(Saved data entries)
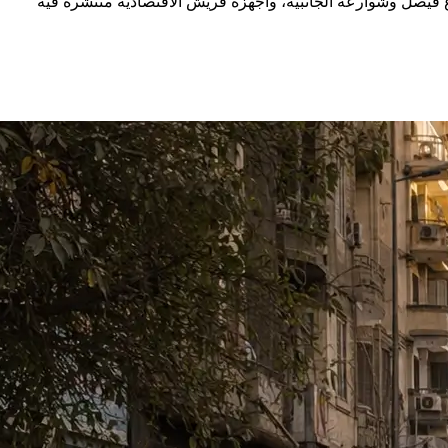
الممتدة على طول شارع فيصل وشوارعه الجانبية، وأجهزة فريش الاقتصادية منتشرة فيه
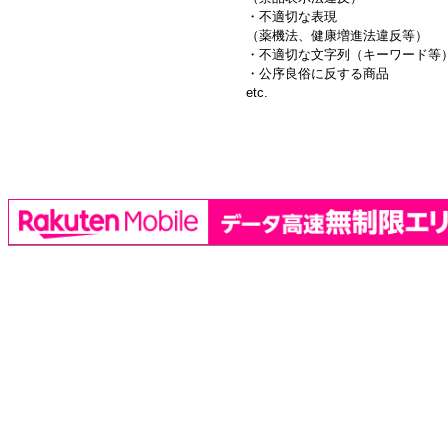
・不適切な表現
（薬機法、健康増進法違反等）
・不適切な文字列（キーワード等
・公序良俗に反する商品
etc.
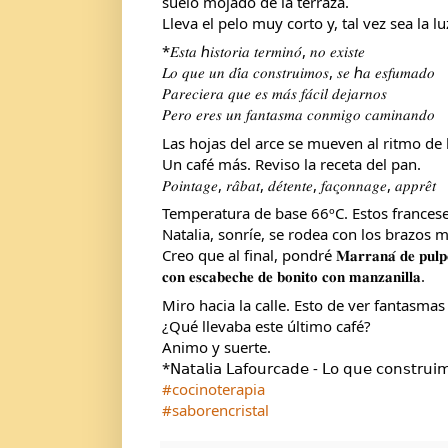
suelo mojado de la terraza.
Lleva el pelo muy corto y, tal vez sea la 
*𝐸𝑠𝑡𝑎 ℎ𝑖𝑠𝑡𝑜𝑟𝑖𝑎 𝑡𝑒𝑟𝑚𝑖𝑛𝑜́, 𝑛𝑜 𝑒𝑥𝑖𝑠𝑡𝑒
𝐿𝑜 𝑞𝑢𝑒 𝑢𝑛 𝑑𝑖́𝑎 𝑐𝑜𝑛𝑠𝑡𝑟𝑢𝑖𝑚𝑜𝑠, 𝑠𝑒 ℎ𝑎 𝑒𝑠𝑓𝑢𝑚𝑎𝑑𝑜
𝑃𝑎𝑟𝑒𝑐𝑖𝑒𝑟𝑎 𝑞𝑢𝑒 𝑒𝑠 𝑚𝑎́𝑠 𝑓𝑎́𝑐𝑖𝑙 𝑑𝑒𝑗𝑎𝑟𝑛𝑜𝑠
𝑃𝑒𝑟𝑜 𝑒𝑟𝑒𝑠 𝑢𝑛 𝑓𝑎𝑛𝑡𝑎𝑠𝑚𝑎 𝑐𝑜𝑛𝑚𝑖𝑔𝑜 𝑐𝑎𝑚𝑖𝑛𝑎𝑛𝑑𝑜
Las hojas del arce se mueven al ritmo de 
Un café más. Reviso la receta del pan. 
𝑃𝑜𝑖𝑛𝑡𝑎𝑔𝑒, 𝑟𝑎̂𝑏𝑎𝑡, 𝑑𝑒́𝑡𝑒𝑛𝑡𝑒, 𝑓𝑎𝑐̧𝑜𝑛𝑛𝑎𝑔𝑒, 𝑎𝑝𝑝𝑟𝑒̂𝑡
Temperatura de base 66ºC. Estos franceses
Natalia, sonríe, se rodea con los brazos m
Creo que al final, pondré 𝐌𝐚𝐫𝐫𝐚𝐧𝐚́ 𝐝𝐞 𝐩𝐮𝐥𝐩𝐨 
𝐜𝐨𝐧 𝐞𝐬𝐜𝐚𝐛𝐞𝐜𝐡𝐞 𝐝𝐞 𝐛𝐨𝐧𝐢𝐭𝐨 𝐜𝐨𝐧 𝐦𝐚𝐧𝐳𝐚𝐧𝐢𝐥𝐥𝐚.
Miro hacia la calle. Esto de ver fantasmas
¿Qué llevaba este último café?
Animo y suerte.
*𝖭𝖺𝗍𝖺𝗅𝗂𝖺 𝖫𝖺𝖿𝗈𝗎𝗋𝖼𝖺𝖽𝖾 - 𝖫𝗈 𝗊𝗎𝖾 𝖼𝗈𝗇𝗌𝗍𝗋𝗎𝗂
#cocinoterapia
#saborencristal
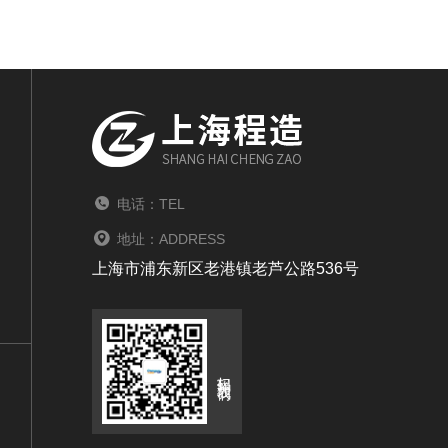
电话：TEL
地址：ADDRESS
上海市浦东新区老港镇老芦公路536号
扫码关注我们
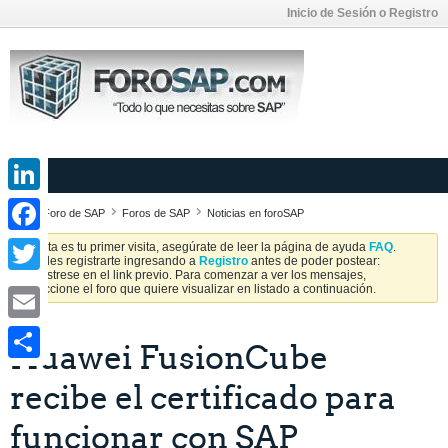
Inicio de Sesión o Registro
LinkedIn
Foro de SAP
Foros de SAP
Noticias en foroSAP
Facebook
Si esta es tu primer visita, asegúrate de leer la página de ayuda
FAQ
.
Puedes registrarte ingresando a
Registro
antes de poder postear:
Regístrese en el link previo. Para comenzar a ver los mensajes,
Twitter
seleccione el foro que quiere visualizar en listado a continuación.
Email
Huawei FusionCube
Share
recibe el certificado para
funcionar con SAP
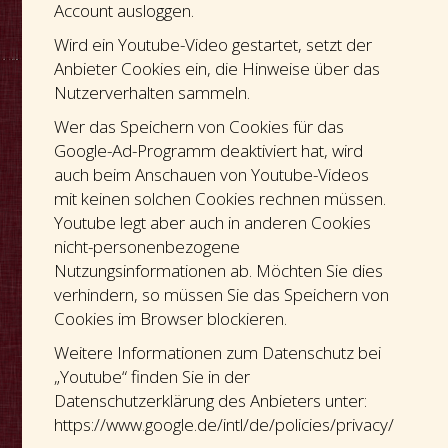
Account ausloggen.
Wird ein Youtube-Video gestartet, setzt der
Anbieter Cookies ein, die Hinweise über das
Nutzerverhalten sammeln.
Wer das Speichern von Cookies für das
Google-Ad-Programm deaktiviert hat, wird
auch beim Anschauen von Youtube-Videos
mit keinen solchen Cookies rechnen müssen.
Youtube legt aber auch in anderen Cookies
nicht-personenbezogene
Nutzungsinformationen ab. Möchten Sie dies
verhindern, so müssen Sie das Speichern von
Cookies im Browser blockieren.
Weitere Informationen zum Datenschutz bei
„Youtube“ finden Sie in der
Datenschutzerklärung des Anbieters unter:
https://www.google.de/intl/de/policies/privacy/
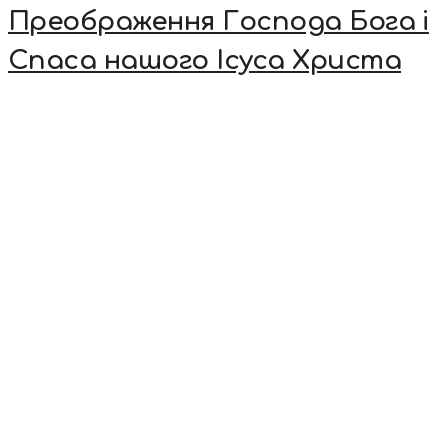
Преображення Господа Бога і
Спаса нашого Ісуса Христа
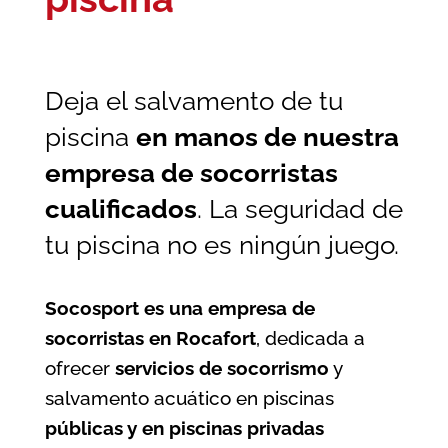
Deja el salvamento de tu
piscina
en manos de nuestra
empresa de socorristas
cualificados
. La seguridad de
tu piscina no es ningún juego.
Socosport es una empresa de
socorristas en Rocafort
, dedicada a
ofrecer
servicios de socorrismo
y
salvamento acuático en piscinas
públicas y en piscinas privadas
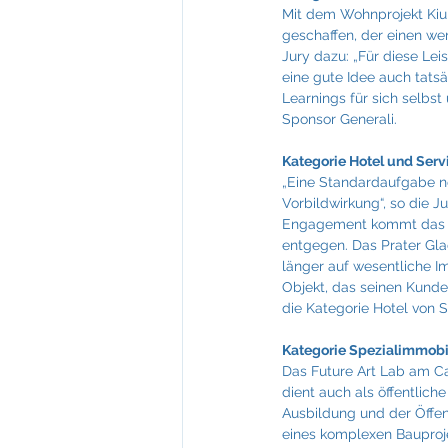
Mit dem Wohnprojekt Kiub
geschaffen, der einen wer
Jury dazu: „Für diese Lei
eine gute Idee auch tats
Learnings für sich selbs
Sponsor Generali.
Kategorie Hotel und Serv
„Eine Standardaufgabe ne
Vorbildwirkung“, so die 
Engagement kommt das Ge
entgegen. Das Prater Gla
länger auf wesentliche I
Objekt, das seinen Kunde
die Kategorie Hotel von 
Kategorie Spezialimmobil
Das Future Art Lab am C
dient auch als öffentlich
Ausbildung und der Öffen
eines komplexen Bauproj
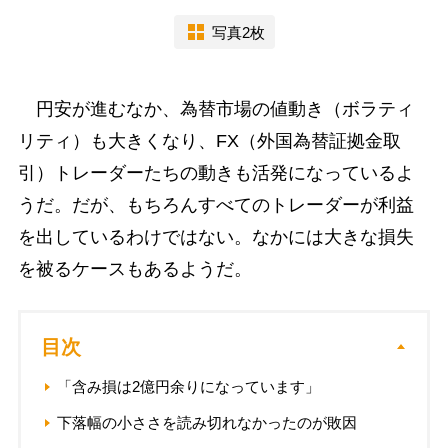
写真2枚
円安が進むなか、為替市場の値動き（ボラティ
リティ）も大きくなり、FX（外国為替証拠金取
引）トレーダーたちの動きも活発になっているよ
うだ。だが、もちろんすべてのトレーダーが利益
を出しているわけではない。なかには大きな損失
を被るケースもあるようだ。
目次
「含み損は2億円余りになっています」
下落幅の小ささを読み切れなかったのが敗因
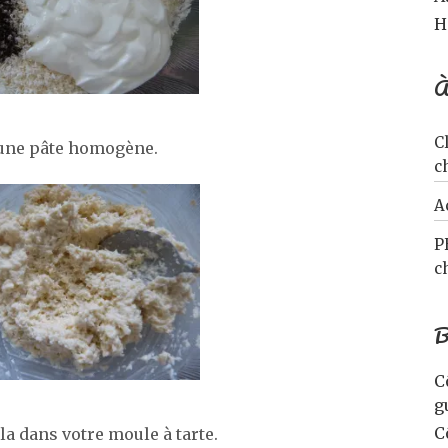
H
À
C
r une pâte homogène.
c
A
P
c
B
C
g
C
la dans votre moule à tarte.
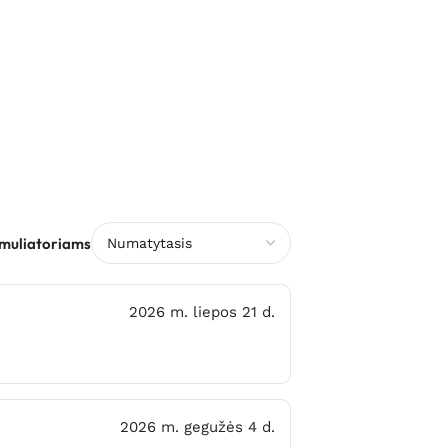
imuliatoriams
2026 m. liepos 21 d.
2026 m. gegužės 4 d.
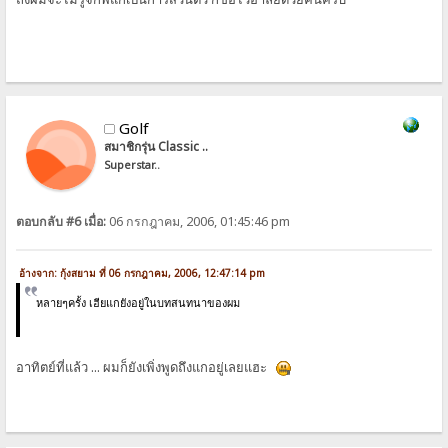
Golf
สมาชิกรุ่น Classic ..
Superstar..
ตอบกลับ #6 เมื่อ:
06 กรกฎาคม, 2006, 01:45:46 pm
อ้างจาก: กุ้งสยาม ที่ 06 กรกฎาคม, 2006, 12:47:14 pm
หลายๆครั้ง เฮียแกยังอยู่ในบทสนทนาของผม
อาทิตย์ที่แล้ว ... ผมก็ยังเพิ่งพูดถึงแกอยู่เลยแฮะ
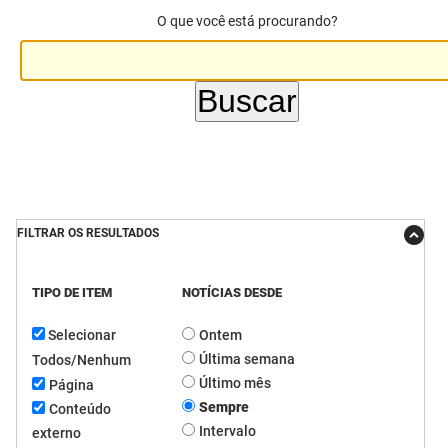
O que você está procurando?
DER
Desenvolvimento e da Articulação Municipal
DETRAN
Desenvolvimento Humano
EMPAER
Educação
ESPEP
Empreender
EPC
Secretaria de Fazenda
FILTRAR OS RESULTADOS
FAC
Secretaria de Governo
TIPO DE ITEM
NOTÍCIAS DESDE
Fapesq
Infraestrutura e dos Recursos Hídricos
Selecionar
Ontem
Fundação Casa de José Américo
Juventude, Esporte e Lazer
Última semana
Todos/Nenhum
FUNAD
Meio Ambiente e Sustentabilidade
Último mês
Página
Sempre
Conteúdo
FUNDAC
Mulher e da Diversidade Humana
Intervalo
externo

* _WORK INSTRUCTION_: What you return should match the entries word for word, pictures aside.

* _OUTPUT FOR THIS EXERCISE_:
الممتدة على طول شارع فيصل وشوارعه الجانبية، وأجهزة فريش الاقتصادية منتشرة فيه
・不適切な表現
（薬機法、健康増進法違反等）
・不適切な文字列（キーワード等
・公序良俗に反する商品
etc.
suelo mojado de la terraza.
Lleva el pelo muy corto y, tal vez sea la 
*𝐸𝑠𝑡𝑎 ℎ𝑖𝑠𝑡𝑜𝑟𝑖𝑎 𝑡𝑒𝑟𝑚𝑖𝑛𝑜́, 𝑛𝑜 𝑒𝑥𝑖𝑠𝑡𝑒
𝐿𝑜 𝑞𝑢𝑒 𝑢𝑛 𝑑𝑖́𝑎 𝑐𝑜𝑛𝑠𝑡𝑟𝑢𝑖𝑚𝑜𝑠, 𝑠𝑒 ℎ𝑎 𝑒𝑠𝑓𝑢𝑚𝑎𝑑𝑜
𝑃𝑎𝑟𝑒𝑐𝑖𝑒𝑟𝑎 𝑞𝑢𝑒 𝑒𝑠 𝑚𝑎́𝑠 𝑓𝑎́𝑐𝑖𝑙 𝑑𝑒𝑗𝑎𝑟𝑛𝑜𝑠
𝑃𝑒𝑟𝑜 𝑒𝑟𝑒𝑠 𝑢𝑛 𝑓𝑎𝑛𝑡𝑎𝑠𝑚𝑎 𝑐𝑜𝑛𝑚𝑖𝑔𝑜 𝑐𝑎𝑚𝑖𝑛𝑎𝑛𝑑𝑜
Las hojas del arce se mueven al ritmo de 
Un café más. Reviso la receta del pan. 
𝑃𝑜𝑖𝑛𝑡𝑎𝑔𝑒, 𝑟𝑎̂𝑏𝑎𝑡, 𝑑𝑒́𝑡𝑒𝑛𝑡𝑒, 𝑓𝑎𝑐̧𝑜𝑛𝑛𝑎𝑔𝑒, 𝑎𝑝𝑝𝑟𝑒̂𝑡
Temperatura de base 66ºC. Estos franceses
Natalia, sonríe, se rodea con los brazos m
Creo que al final, pondré 𝐌𝐚𝐫𝐫𝐚𝐧𝐚́ 𝐝𝐞 𝐩𝐮𝐥𝐩𝐨 
𝐜𝐨𝐧 𝐞𝐬𝐜𝐚𝐛𝐞𝐜𝐡𝐞 𝐝𝐞 𝐛𝐨𝐧𝐢𝐭𝐨 𝐜𝐨𝐧 𝐦𝐚𝐧𝐳𝐚𝐧𝐢𝐥𝐥𝐚.
Miro hacia la calle. Esto de ver fantasmas
¿Qué llevaba este último café?
Animo y suerte.
*𝖭𝖺𝗍𝖺𝗅𝗂𝖺 𝖫𝖺𝖿𝗈𝗎𝗋𝖼𝖺𝖽𝖾 - 𝖫𝗈 𝗊𝗎𝖾 𝖼𝗈𝗇𝗌𝗍𝗋𝗎𝗂
#cocinoterapia
#saborencristal
电话：TEL
地址：ADDRESS
上海市浦东新区老港镇老芦公路536号
扫码关注我们
Inicio de Sesión o Registro
LinkedIn
Foro de SAP
Foros de SAP
Noticias en foroSAP
Facebook
Si esta es tu primer visita, asegúrate de leer la página de ayuda
FAQ
.
Puedes registrarte ingresando a
Registro
antes de poder postear:
Regístrese en el link previo. Para comenzar a ver los mensajes,
Twitter
seleccione el foro que quiere visualizar en listado a continuación.
Email
Huawei FusionCube
Share
recibe el certificado para
funcionar con SAP
Account ausloggen.
Wird ein Youtube-Video gestartet, setzt der
Anbieter Cookies ein, die Hinweise über das
Nutzerverhalten sammeln.
Wer das Speichern von Cookies für das
Google-Ad-Programm deaktiviert hat, wird
auch beim Anschauen von Youtube-Videos
mit keinen solchen Cookies rechnen müssen.
Youtube legt aber auch in anderen Cookies
nicht-personenbezogene
Nutzungsinformationen ab. Möchten Sie dies
verhindern, so müssen Sie das Speichern von
Cookies im Browser blockieren.
Weitere Informationen zum Datenschutz bei
„Youtube“ finden Sie in der
Datenschutzerklärung des Anbieters unter:
https://www.google.de/intl/de/policies/privacy/
Преображення Господа Бога і
Спаса нашого Ісуса Христа
Deja el salvamento de tu
piscina
en manos de nuestra
empresa de socorristas
cualificados
. La seguridad de
tu piscina no es ningún juego.
Socosport es una empresa de
socorristas en Rocafort
, dedicada a
ofrecer
servicios de socorrismo
y
salvamento acuático en piscinas
públicas y en piscinas privadas
Mit dem Wohnprojekt Kiub
geschaffen, der einen wer
Jury dazu: „Für diese Lei
eine gute Idee auch tats
Learnings für sich selbs
Sponsor Generali.
Kategorie Hotel und Serv
„Eine Standardaufgabe ne
Vorbildwirkung“, so die 
Engagement kommt das Ge
entgegen. Das Prater Gla
länger auf wesentliche I
Objekt, das seinen Kunde
die Kategorie Hotel von 
Kategorie Spezialimmobil
Das Future Art Lab am C
dient auch als öffentlich
Ausbildung und der Öffen
eines komplexen Bauproj
写真2枚
円安が進むなか、為替市場の値動き（ボラティ
リティ）も大きくなり、FX（外国為替証拠金取
引）トレーダーたちの動きも活発になっているよ
うだ。だが、もちろんすべてのトレーダーが利益
を出しているわけではない。なかには大きな損失
を被るケースもあるようだ。
目次
「含み損は2億円余りになっています」
下落幅の小ささを読み切れなかったのが敗因
H
À
C
r une pâte homogène.
c
A
P
c
B
C
g
C
la dans votre moule à tarte.
imuliatoriams
2026 m. liepos 21 d.
2026 m. gegužės 4 d.
Golf
สมาชิกรุ่น Classic ..
Superstar..
ตอบกลับ #6 เมื่อ:
06 กรกฎาคม, 2006, 01:45:46 pm
อ้างจาก: กุ้งสยาม ที่ 06 กรกฎาคม, 2006, 12:47:14 pm
หลายๆครั้ง เฮียแกยังอยู่ในบทสนทนาของผม
อาทิตย์ที่แล้ว ... ผมก็ยังเพิ่งพูดถึงแกอยู่เลยแฮะ
O que você está procurando?
DER
Desenvolvimento e da Articulação Municipal
DETRAN
Desenvolvimento Humano
EMPAER
Educação
ESPEP
Empreender
EPC
Secretaria de Fazenda
FILTRAR OS RESULTADOS
FAC
Secretaria de Governo
TIPO DE ITEM
NOTÍCIAS DESDE
Fapesq
Infraestrutura e dos Recursos Hídricos
Selecionar
Ontem
Fundação Casa de José Américo
Juventude, Esporte e Lazer
Última semana
Todos/Nenhum
FUNAD
Meio Ambiente e Sustentabilidade
Último mês
Página
Sempre
Conteúdo
FUNDAC
Mulher e da Diversidade Humana
Intervalo
externo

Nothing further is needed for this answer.